### Complete the following:
1. In the episode commentary, who is the character Melvin named for?
2. Revise a section of the episode commentary, starting at the words "Season 1, episode" and stopping after "like we did.", so that "formula" becomes "pattern".

— Start Passage provided —

Season 1, episode 7: “Beacon of Despair”

  • Although episode 6 was our first “focus on one thing at a time” story, this one came closer to establishing the formula we returned to a few subsequent times: backstory to get you caught up on how the character got here, then a bit more moving them forward in the present. I do feel like we sold Ravina a bit short in this one, if only because a decent chunk of her story is distributed throughout the preceding couple of episodes. That, unfortunately, was the danger of switching formats in mid-stream like we did.
  • This flashback rather neatly explains why the town has a lighthouse but no train station. It also gave me an excuse to get yet another President under my belt. (If I weren’t on my weird quest to play them all, I would have loved to cast Randall Cleveland as Grover Cleveland because that’s the stupid sort of thing I love doing.)
  • The character of Melvin in this opening flashback is named for my grandfather (my stepdad’s father), who is from the aforementioned North Dakota town on which Contentment Corner is based. I never knew the guy very well, but I thought it’d be nice to name one of the town’s founders after him.
  • Pairing up Crazy David and Ravina was another “throw two established characters together and see what happens” situation. Given her status as a dame, it seemed only right to give her some time with the hard-boiled PI.

— End Passage provided —
— Start Data supplied —

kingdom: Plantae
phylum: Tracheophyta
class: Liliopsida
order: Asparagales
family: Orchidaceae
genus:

— End Data supplied —

### Answer list:
1. The writer's grandfather, who is the writer's stepdad's father.

2.
Season 1, episode 7: “Beacon of Despair”

  • Although episode 6 was our first “focus on one thing at a time” story, this one came closer to establishing the pattern we returned to a few subsequent times: backstory to get you caught up on how the character got here, then a bit more moving them forward in the present. I do feel like we sold Ravina a bit short in this one, if only because a decent chunk of her story is distributed throughout the preceding couple of episodes. That, unfortunately, was the danger of switching formats in mid-stream like we did.